Sustaining and disruptive innovation
Christensen defines two forms of innovations. Sustaining innovations, as he calls them, improve on established products. Disruptive innovations, on the other hand, disrupt the value proposition. Less sophisticated, less powerful and of lower quality, they are also less expensive, more user-friendly and sufficient to the task. A modern-day example of this would be the shift from traditional television to web-based video streaming platforms.
Christensen holds that established companies inevitably offer more quality than customers need, want or can afford. They sacrifice the low end. Thus, disruptive innovations debut at the market’s bottom among new consumers.
When he wrote his instant classic in 1997, Christensen used examples from hardware manufacturing. Some of today’s critics hold that his examples cannot sufficiently account for the behavior of software and/or Internet-driven companies. This discounts Christensen’s regularly updated editions and subsequent books. As the rise of video streaming demonstrates, contemporary developments prove that Christensen’s theories apply to companies created yesterday as well as to those created in the 1990s and before. He codifies primary truths of contemporary business – and manages to deliver them with the elegance and power of a Zen koan.
Opportunity at the bottom
The appeal of his book owes a lot to a surprising discovery: the fact that disruptive innovations typically appeal to the least desirable customers. Steel mini-mills, for example, made steel suitable only for reinforcing rods. This was the low end of the market in quality, price and margins. Established steel companies couldn’t profit in this market, so they abandoned it to mini-mills, which could. They went on to improve the quality of their steel and to add bars and iron angles as additional products.
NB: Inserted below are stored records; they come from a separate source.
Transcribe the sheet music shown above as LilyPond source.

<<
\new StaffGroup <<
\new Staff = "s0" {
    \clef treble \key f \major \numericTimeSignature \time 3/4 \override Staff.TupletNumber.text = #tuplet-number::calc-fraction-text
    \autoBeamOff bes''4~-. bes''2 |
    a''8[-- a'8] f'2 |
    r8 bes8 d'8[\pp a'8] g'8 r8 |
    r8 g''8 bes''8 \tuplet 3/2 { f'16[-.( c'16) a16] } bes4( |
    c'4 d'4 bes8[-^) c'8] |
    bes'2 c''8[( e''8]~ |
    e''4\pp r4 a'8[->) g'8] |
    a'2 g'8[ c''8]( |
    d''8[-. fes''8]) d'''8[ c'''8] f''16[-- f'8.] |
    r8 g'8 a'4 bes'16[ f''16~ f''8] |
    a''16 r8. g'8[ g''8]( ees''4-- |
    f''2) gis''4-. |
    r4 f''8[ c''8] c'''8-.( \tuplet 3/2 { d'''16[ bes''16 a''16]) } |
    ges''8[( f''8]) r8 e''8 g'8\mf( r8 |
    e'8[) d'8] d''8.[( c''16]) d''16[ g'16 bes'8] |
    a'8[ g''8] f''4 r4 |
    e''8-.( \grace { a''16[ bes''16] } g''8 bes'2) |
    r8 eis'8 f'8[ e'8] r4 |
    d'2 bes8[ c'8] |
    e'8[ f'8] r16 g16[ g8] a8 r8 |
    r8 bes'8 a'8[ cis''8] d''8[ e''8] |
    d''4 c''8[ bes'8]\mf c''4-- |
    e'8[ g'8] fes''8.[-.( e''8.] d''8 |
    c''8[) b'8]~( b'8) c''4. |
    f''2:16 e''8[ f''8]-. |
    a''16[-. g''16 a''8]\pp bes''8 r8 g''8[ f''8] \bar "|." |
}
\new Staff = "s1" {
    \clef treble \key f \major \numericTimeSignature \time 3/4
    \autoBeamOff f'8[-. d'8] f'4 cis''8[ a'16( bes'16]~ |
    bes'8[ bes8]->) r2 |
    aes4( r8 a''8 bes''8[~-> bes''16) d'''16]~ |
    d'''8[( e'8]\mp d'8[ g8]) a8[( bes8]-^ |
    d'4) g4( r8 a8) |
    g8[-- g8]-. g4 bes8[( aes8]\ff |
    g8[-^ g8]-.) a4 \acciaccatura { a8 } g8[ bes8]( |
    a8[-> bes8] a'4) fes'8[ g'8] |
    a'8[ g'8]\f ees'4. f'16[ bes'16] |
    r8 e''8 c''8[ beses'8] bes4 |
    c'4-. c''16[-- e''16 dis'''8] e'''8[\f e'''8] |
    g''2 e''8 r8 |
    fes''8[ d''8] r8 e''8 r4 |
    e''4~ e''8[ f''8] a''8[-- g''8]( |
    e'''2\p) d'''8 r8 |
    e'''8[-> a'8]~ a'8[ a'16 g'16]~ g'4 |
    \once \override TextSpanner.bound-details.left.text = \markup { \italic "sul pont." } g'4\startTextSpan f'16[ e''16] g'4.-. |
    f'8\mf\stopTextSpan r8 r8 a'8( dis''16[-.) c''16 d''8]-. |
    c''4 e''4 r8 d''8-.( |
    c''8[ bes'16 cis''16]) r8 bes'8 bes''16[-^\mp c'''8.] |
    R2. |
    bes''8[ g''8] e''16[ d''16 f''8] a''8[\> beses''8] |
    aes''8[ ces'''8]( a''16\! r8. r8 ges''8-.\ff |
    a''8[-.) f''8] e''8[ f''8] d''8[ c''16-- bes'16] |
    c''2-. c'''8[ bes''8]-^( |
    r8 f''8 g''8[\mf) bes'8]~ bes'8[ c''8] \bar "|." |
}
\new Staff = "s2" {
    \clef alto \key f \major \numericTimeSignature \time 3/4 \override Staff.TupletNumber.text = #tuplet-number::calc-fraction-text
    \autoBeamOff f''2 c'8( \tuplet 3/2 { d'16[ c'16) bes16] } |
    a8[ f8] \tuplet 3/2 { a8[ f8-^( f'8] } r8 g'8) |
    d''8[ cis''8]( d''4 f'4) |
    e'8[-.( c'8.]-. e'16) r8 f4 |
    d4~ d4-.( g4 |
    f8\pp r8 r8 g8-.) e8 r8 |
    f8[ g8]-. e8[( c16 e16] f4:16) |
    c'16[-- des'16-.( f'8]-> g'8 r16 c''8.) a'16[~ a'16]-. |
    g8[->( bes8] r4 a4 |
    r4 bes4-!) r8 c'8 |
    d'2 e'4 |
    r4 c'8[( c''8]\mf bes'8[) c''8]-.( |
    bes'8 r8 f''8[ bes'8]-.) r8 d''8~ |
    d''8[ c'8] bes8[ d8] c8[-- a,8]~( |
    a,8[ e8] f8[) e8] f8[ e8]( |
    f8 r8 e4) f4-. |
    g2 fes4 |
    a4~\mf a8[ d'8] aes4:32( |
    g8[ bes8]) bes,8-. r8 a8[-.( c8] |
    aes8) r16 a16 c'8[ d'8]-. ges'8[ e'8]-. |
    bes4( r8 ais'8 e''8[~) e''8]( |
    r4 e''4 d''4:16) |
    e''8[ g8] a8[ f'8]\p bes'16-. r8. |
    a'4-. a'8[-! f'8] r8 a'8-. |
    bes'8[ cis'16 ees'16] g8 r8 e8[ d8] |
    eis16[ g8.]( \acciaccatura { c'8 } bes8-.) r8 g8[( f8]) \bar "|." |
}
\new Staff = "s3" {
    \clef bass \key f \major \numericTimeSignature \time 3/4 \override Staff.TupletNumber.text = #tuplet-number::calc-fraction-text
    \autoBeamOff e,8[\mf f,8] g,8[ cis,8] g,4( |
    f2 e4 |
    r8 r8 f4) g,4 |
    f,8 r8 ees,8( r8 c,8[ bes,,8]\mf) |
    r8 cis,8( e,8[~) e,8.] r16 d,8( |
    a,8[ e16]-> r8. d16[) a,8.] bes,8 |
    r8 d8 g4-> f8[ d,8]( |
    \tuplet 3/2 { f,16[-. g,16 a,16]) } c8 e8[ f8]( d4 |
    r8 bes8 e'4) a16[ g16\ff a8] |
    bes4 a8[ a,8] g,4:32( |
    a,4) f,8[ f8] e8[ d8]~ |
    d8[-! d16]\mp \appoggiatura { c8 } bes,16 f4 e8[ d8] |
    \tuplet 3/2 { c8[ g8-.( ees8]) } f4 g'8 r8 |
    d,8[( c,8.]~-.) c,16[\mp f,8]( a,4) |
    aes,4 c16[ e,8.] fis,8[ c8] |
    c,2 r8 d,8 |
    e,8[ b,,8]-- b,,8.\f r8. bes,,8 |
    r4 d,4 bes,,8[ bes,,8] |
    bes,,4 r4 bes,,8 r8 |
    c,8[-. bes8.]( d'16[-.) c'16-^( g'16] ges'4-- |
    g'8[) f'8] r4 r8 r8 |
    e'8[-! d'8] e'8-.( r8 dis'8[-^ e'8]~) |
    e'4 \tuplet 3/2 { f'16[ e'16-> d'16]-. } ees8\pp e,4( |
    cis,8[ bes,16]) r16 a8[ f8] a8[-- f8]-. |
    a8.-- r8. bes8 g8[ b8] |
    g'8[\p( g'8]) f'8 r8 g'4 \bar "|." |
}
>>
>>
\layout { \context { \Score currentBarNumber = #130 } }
The established companies, Christensen notes with a shake of his head you can see as you read, again abandoned those products and sacrificed the lion’s share of the market. As he shows, their high-cost structures meant they could not compete with upstarts. Over and over, in industry after industry, established companies focused on the top of the market and created opportunity at the bottom.
Blindly following the maxim that good managers should keep close to their customers can sometimes be a fatal mistake.
Christensen offers another provocative insight: Listening to your clients is dangerous. He explains that by establishing the concept of “value networks”: A firm that serves the customers in its particular value network may find it hard to satisfy them in a different one. Christensen draws a logical, but sobering conclusion: Customers can’t lead a company to disruptive innovations. And he makes a fine, worthy distinction: Disruptive technology investment is a marketing initiative, not a technological initiative.
Disruption isn’t for everyone
Christensen – arguably too pessimistically – asserts that established companies invariably lack the information to justify an investment in disruptive technology. He warns that risk is high, while he insists that failure and learning from failure are the path to disruptive technology success. Interestingly, it’s exactly this insight from more than two decades ago that has not just become a cornerstone of disruptive companies’ practices, but that also appears in most contemporary management advice books. No one does it better than Christensen himself, though. He presents his idea with so much common sense that companies going back to his classic may yet learn more from it.
As with its innately paradoxical theory, the sustained dominance of The Innovator’s Dilemma thus provides an ironic paradox: Its author maintains that all those who disrupt will suffer eventual disruption. Yet, in more than two decades, no book has disrupted The Innovator’s Dilemma’s dominance or necessity.